Drop into a market research conference or open an industry newsletter, and you are likely to be inundated with buzzwords around the potential of artificial intelligence. Many research agencies (ourselves included) have incorporated AI tools as part of our repertoire.
This article acknowledges the leaps AI has made for our industry, but also highlights the pitfalls of distancing ourselves from the people we seek to understand.
How can AI help the insights industry?
Brands primarily use AI tools in 3 categories: process automation, cognitive insights, and cognitive engagement. The second bucket – cognitive insights – which helps give meaning to large amounts of data, is most relevant for the customer insights industry.
In particular, predictive analytics is an area where machine learning has shone through for decades. An early example is Target knowing when customers were pregnant before they even knew this themselves, based on metadata around specific purchase changes in the early stages of pregnancy.
Later models are still used today, for example when Netflix recommends what you should watch next, or Amazon recommends products for you to buy.
A second key application in our industry is analysing social media data to build consumer sentiment data using Natural Language Processing (NLP) algorithms. Using data feeds generated by NLP algorithms to help build in culture analysis around specific demographics, geographies, and consumer behaviour.
A third application is to outsource the grunt work – think cleaning data sets or generating charts for quantitative consumer insights data.
Is AI going to take over our jobs?
In a nutshell, no. The key problem with AI algorithms – widely acknowledged in multiple spheres – is human bias corrupting datasets that AI tools are built on. Or, as they say in the computing world, ‘Garbage In, Garbage Out’.
Fundamentally, AI algorithms are only as good as the data that is fed into it. This has led to numerous problems stemming from human biases creeping into dataset creation.

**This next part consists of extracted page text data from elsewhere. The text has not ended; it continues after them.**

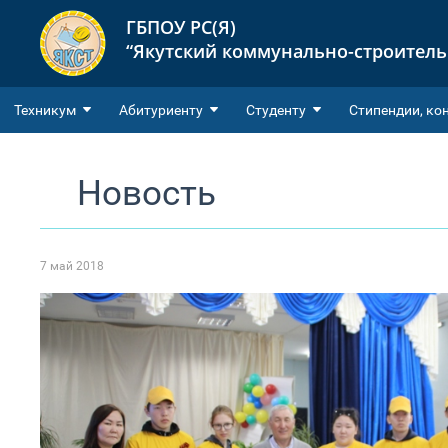
ГБПОУ РС(Я)
“Якутский коммунально-строител
Техникум
Абитуриенту
Студенту
Cтипендии, ко
Новость
7 май 2018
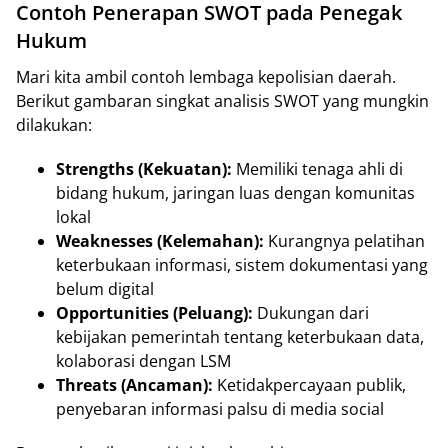
Contoh Penerapan SWOT pada Penegak
Hukum
Mari kita ambil contoh lembaga kepolisian daerah.
Berikut gambaran singkat analisis SWOT yang mungkin
dilakukan:
Strengths (Kekuatan):
Memiliki tenaga ahli di
bidang hukum, jaringan luas dengan komunitas
lokal
Weaknesses (Kelemahan):
Kurangnya pelatihan
keterbukaan informasi, sistem dokumentasi yang
belum digital
Opportunities (Peluang):
Dukungan dari
kebijakan pemerintah tentang keterbukaan data,
kolaborasi dengan LSM
Threats (Ancaman):
Ketidakpercayaan publik,
penyebaran informasi palsu di media social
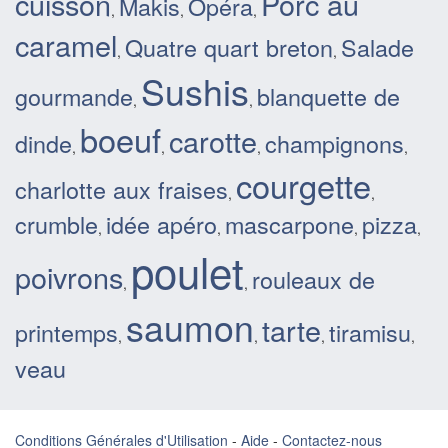
cuisson
Porc au
Makis
Opéra
,
,
,
caramel
Quatre quart breton
Salade
,
,
Sushis
gourmande
blanquette de
,
,
boeuf
carotte
dinde
champignons
,
,
,
,
courgette
charlotte aux fraises
,
,
crumble
idée apéro
mascarpone
pizza
,
,
,
,
poulet
poivrons
rouleaux de
,
,
saumon
tarte
printemps
tiramisu
,
,
,
,
veau
Conditions Générales d'Utilisation
-
Aide
-
Contactez-nous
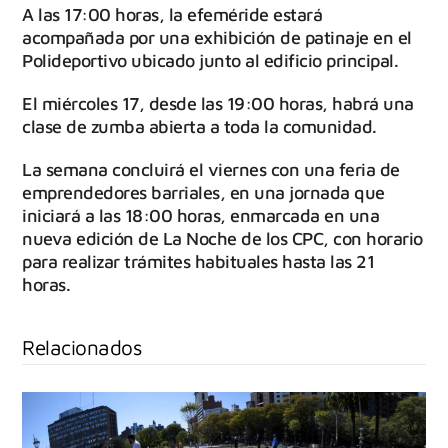
A las 17:00 horas, la efeméride estará
acompañada por una exhibición de patinaje en el
Polideportivo ubicado junto al edificio principal.
El miércoles 17, desde las 19:00 horas, habrá una
clase de zumba abierta a toda la comunidad.
La semana concluirá el viernes con una feria de
emprendedores barriales, en una jornada que
iniciará a las 18:00 horas, enmarcada en una
nueva edición de La Noche de los CPC, con horario
para realizar trámites habituales hasta las 21
horas.
Relacionados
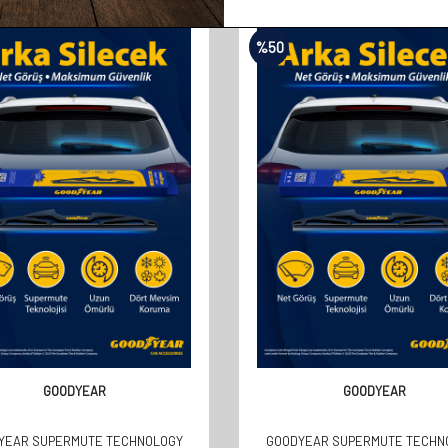
%
50
GOODYEAR
GOODYEAR
YEAR SUPERMUTE TECHNOLOGY
GOODYEAR SUPERMUTE TECHN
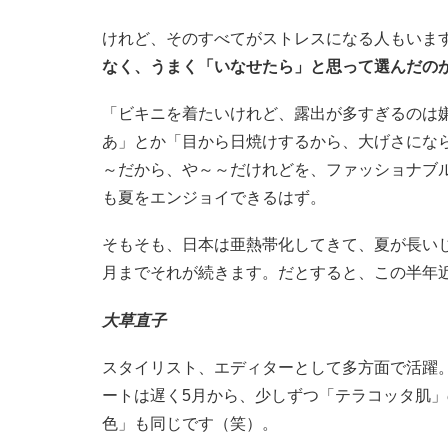
けれど、そのすべてがストレスになる人もいます
なく、うまく「いなせたら」と思って選んだの
「ビキニを着たいけれど、露出が多すぎるのは
あ」とか「目から日焼けするから、大げさにな
～だから、や～～だけれどを、ファッショナブ
も夏をエンジョイできるはず。
そもそも、日本は亜熱帯化してきて、夏が長い
月までそれが続きます。だとすると、この半年
大草直子
スタイリスト、エディターとして多方面で活躍。
ートは遅く5月から、少しずつ「テラコッタ肌
色」も同じです（笑）。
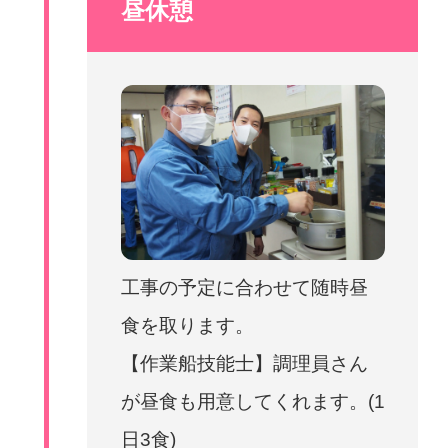
昼休憩
工事の予定に合わせて随時昼
食を取ります。
【作業船技能士】調理員さん
が昼食も用意してくれます。(1
日3食)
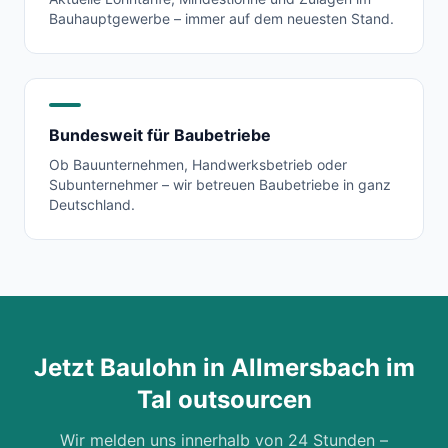
Bauhauptgewerbe – immer auf dem neuesten Stand.
Bundesweit für Baubetriebe
Ob Bauunternehmen, Handwerksbetrieb oder
Subunternehmer – wir betreuen Baubetriebe in ganz
Deutschland.
Jetzt Baulohn in
Allmersbach im
Tal
outsourcen
Wir melden uns innerhalb von 24 Stunden –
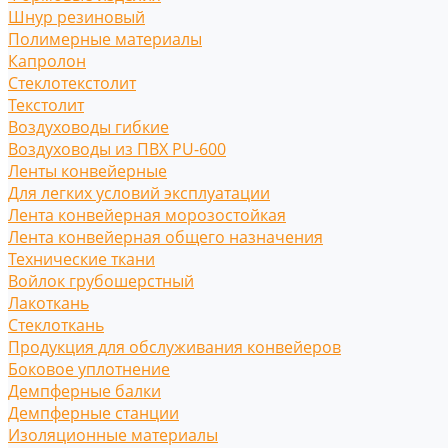
Шнур резиновый
Полимерные материалы
Капролон
Стеклотекстолит
Текстолит
Воздуховоды гибкие
Воздуховоды из ПВХ PU-600
Ленты конвейерные
Для легких условий эксплуатации
Лента конвейерная морозостойкая
Лента конвейерная общего назначения
Технические ткани
Войлок грубошерстный
Лакоткань
Стеклоткань
Продукция для обслуживания конвейеров
Боковое уплотнение
Демпферные балки
Демпферные станции
Изоляционные материалы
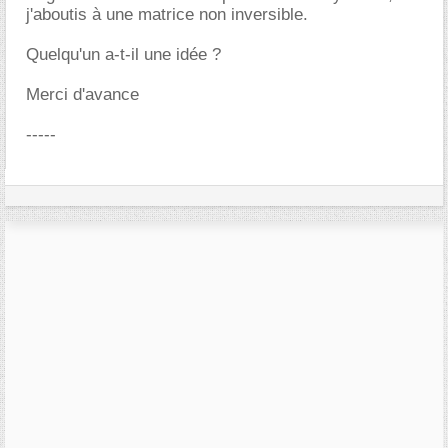
j'aboutis à une matrice non inversible.
Quelqu'un a-t-il une idée ?
Merci d'avance
-----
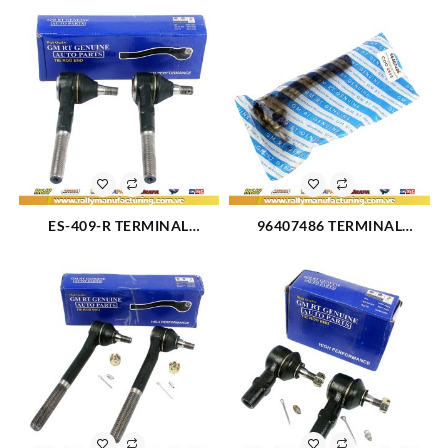
ES-409-R TERMINAL
96407486 TERMINAL
DIRECCION DELANTERO
DIRECCION DERECHO
INTERNO CHEVROLET
CHEVROLET OPTRA 04-07
BUICK SERIES 40 (1482)
(2513)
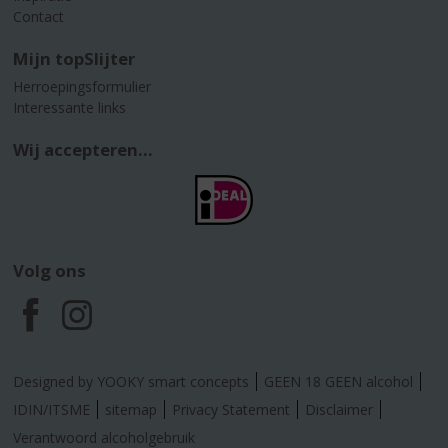
Contact
Mijn topSlijter
Herroepingsformulier
Interessante links
Wij accepteren...
Volg ons
F
I
a
n
Designed by YOOKY smart concepts
GEEN 18 GEEN alcohol
c
s
IDIN/ITSME
sitemap
Privacy Statement
Disclaimer
Verantwoord alcoholgebruik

Famous examples include racial bias in facial recognition algorithms leading to arrests of innocent people of colour and Google Photos mis-labelling people of colour as gorillas.
In the consumer insights world, relying on AI creates a big blind spot: building on data that is familiar for researchers like us (predominantly people with privilege), thus ignoring consumers and cultures that are relevant for brand expansion.
Where AI falls short: Helping brands break into new markets
As a behaviour and culture insights agency, much of our recent work has focused on established brands expanding into new segments and markets. Typical brand strategy questions involve understanding how to market to bottom of the pyramid consumers, expand to new countries, or break into unfamiliar subcultures like gaming.
“Fundamentally, AI algorithms are only as good as the data that is fed into it. This has led to numerous problems stemming from human biases creeping into dataset creation.”
Our work in this space has rested on the premise of breaking out of preconceived notions and recognising our personal biases as urban, privileged researchers. Participatory research approaches are critical to understand new spaces, transferring power to the hands of communities we seek to understand instead of being a top-down researcher. For example, having community members lead the research, creating videos about their lives, or being guided through immersive tours of their contexts.
These are nuances lost in AI research tools – for instance, even social media data analysis is limited by algorithms understanding of local language scripts and different phrases of expression.
As we move towards a future where human researchers co-exist with AI tools, we need to stay true to our human core as researchers. We need to step outside our comfort zones and experience unfamiliar ways of life – through visiting new areas, conversing with different types of consumers, understanding their perspectives and beliefs. This will help ensure that we are not distanced from ‘real life’, both from an AI perspective and through reflection of our own human biases.